== 任务说明 ==
(a) 把下面摘录中以“会在当前目录下新建”开头的段落改写成要点列表，保留主要信息。
(b) 下面的摘录在示例输出中列出了哪些专栏名称？请全部列出。
(c) 根据下面的摘录，调用 answer.save(mode="md") 会以什么格式保存答案？

用法示例¶

获取某用户的基本信息
备份某问题所有答案
备份某用户所有答案
获取某用户点赞的动态
获取用户关注的人和关注此用户的人
计算某答案点赞中三零用户比例
爬取某用户关注的人的头像
使用非阻塞的网络请求

获取某用户的基本信息 ¶

from zhihu import ZhihuClient

Cookies_File = 'cookies.json'

client = ZhihuClient(Cookies_File)

url = 'http://www.zhihu.com/people/excited-vczh'
author = client.author(url)

print('用户名 %s' % author.name)
print('用户简介 %s' % author.motto)
print('用户关注人数 %d' % author.followee_num)
print('取用户粉丝数 %d' % author.follower_num)
print('用户得到赞同数 %d' % author.upvote_num)
print('用户得到感谢数 %d' % author.thank_num)
print('用户提问数 %d' % author.question_num)
print('用户答题数 %d' % author.answer_num)

print('用户专栏文章数 %d，名称分别为：' % author.post_num)
for column in author.columns:
  print(column.name)
print('用户收藏夹数 %d，名称分别为：' % author.collection_num)
for collection in author.collections:
  print(collection.name)

用户名 vczh
用户简介 专业造轮子 https://github.com/vczh-libraries
用户关注人数 1339
取用户粉丝数 128100
用户得到赞同数 320326
用户得到感谢数 43045
用户提问数 238
用户答题数 8392
用户专栏文章数 25，名称分别为：
vczh的日常
深井冰 IT 评论
编程语言与高级语言虚拟机杂谈（仮）
蓝色小药丸
用户收藏夹数 1，名称分别为：
李老师牛逼的答案

备份某问题所有答案 ¶

question = client.question('http://www.zhihu.com/question/28092572')
for answer in question.answers:
   answer.save()

会在当前目录下新建以问题标题命名的文件夹，并将所有html文件保存到该文件夹。

answer.save(mode="md")

会保存为markdown格式。

备份某用户所有答案 ¶

author = client.author('http://www.zhihu.com/people/7sdream')
for answer in author.answers:
   answer.save(filepath=author.name)

备份某收藏夹所有答案，备份专栏文章同理，不再举例。

获取某用户点赞的动态 ¶

author = zhihu.author('http://www.zhihu.com/people/excited-vczh')
for act in author.activities:
   if act.type == zhihu.ActType.UPVOTE_ANSWER:
       print('%s 在 %s 赞同了问题 %s 中 %s(motto: %s) 的回答, '
             '此回答赞同数 %d' %
             (author.name, act.time, act.answer.question.title,
              act.answer.author.name, act.answer.author.motto,
              act.answer.upvote_num))

== 收集数据 ==
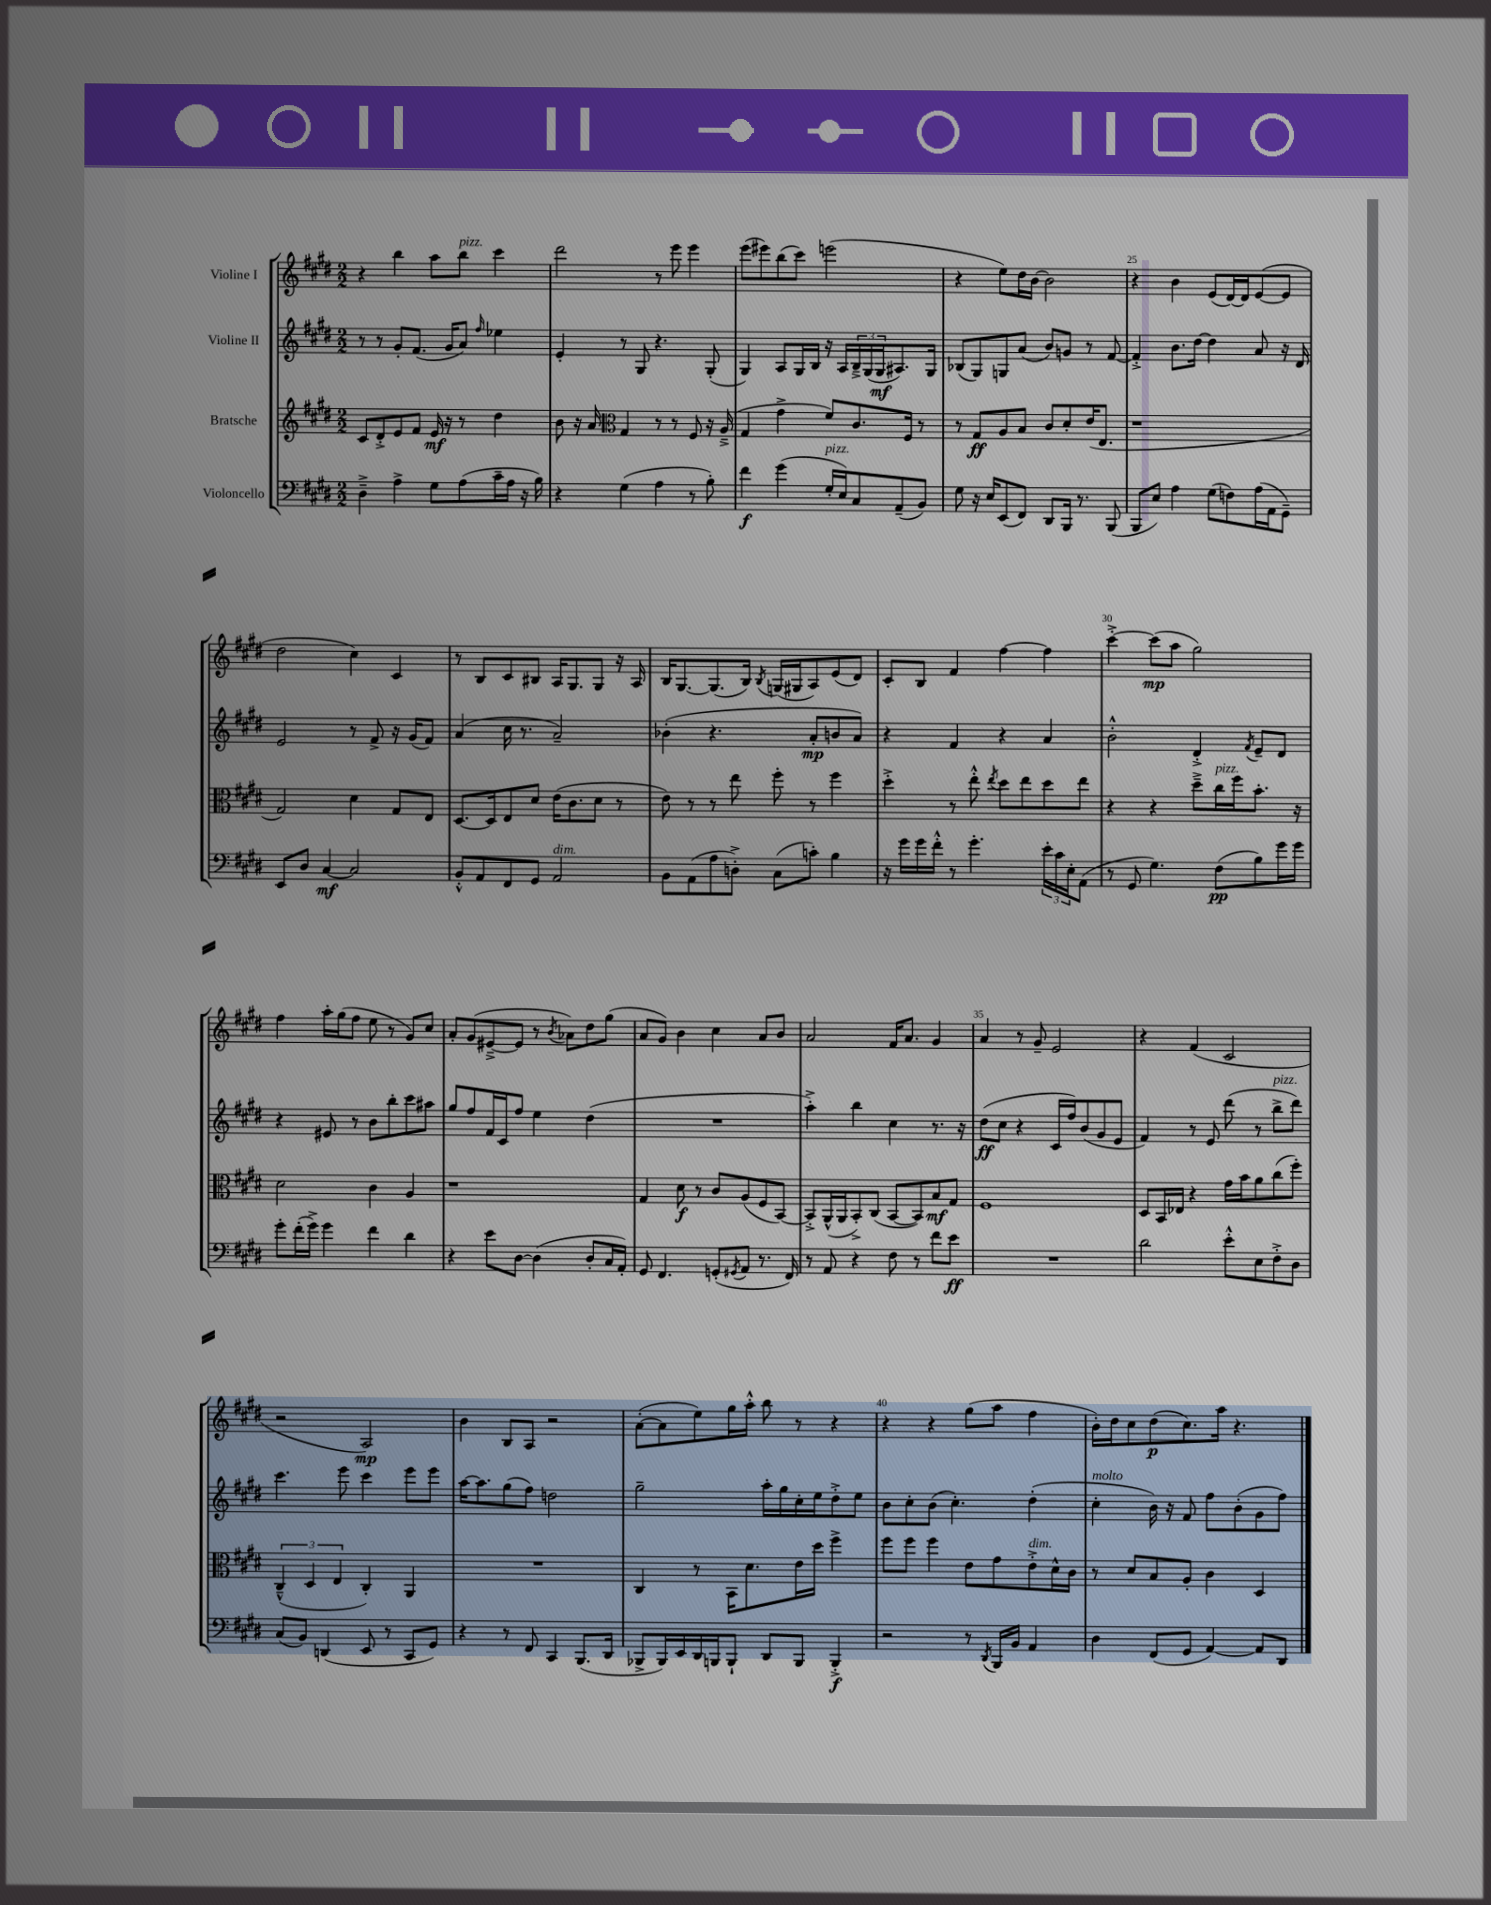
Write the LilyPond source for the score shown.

== 回答列表 ==
(a)
- 在当前目录下新建一个文件夹，以问题标题命名
- 把所有 html 文件保存到这个文件夹

(b)
- vczh的日常
- 深井冰 IT 评论
- 编程语言与高级语言虚拟机杂谈（仮）
- 蓝色小药丸

(c) markdown 格式。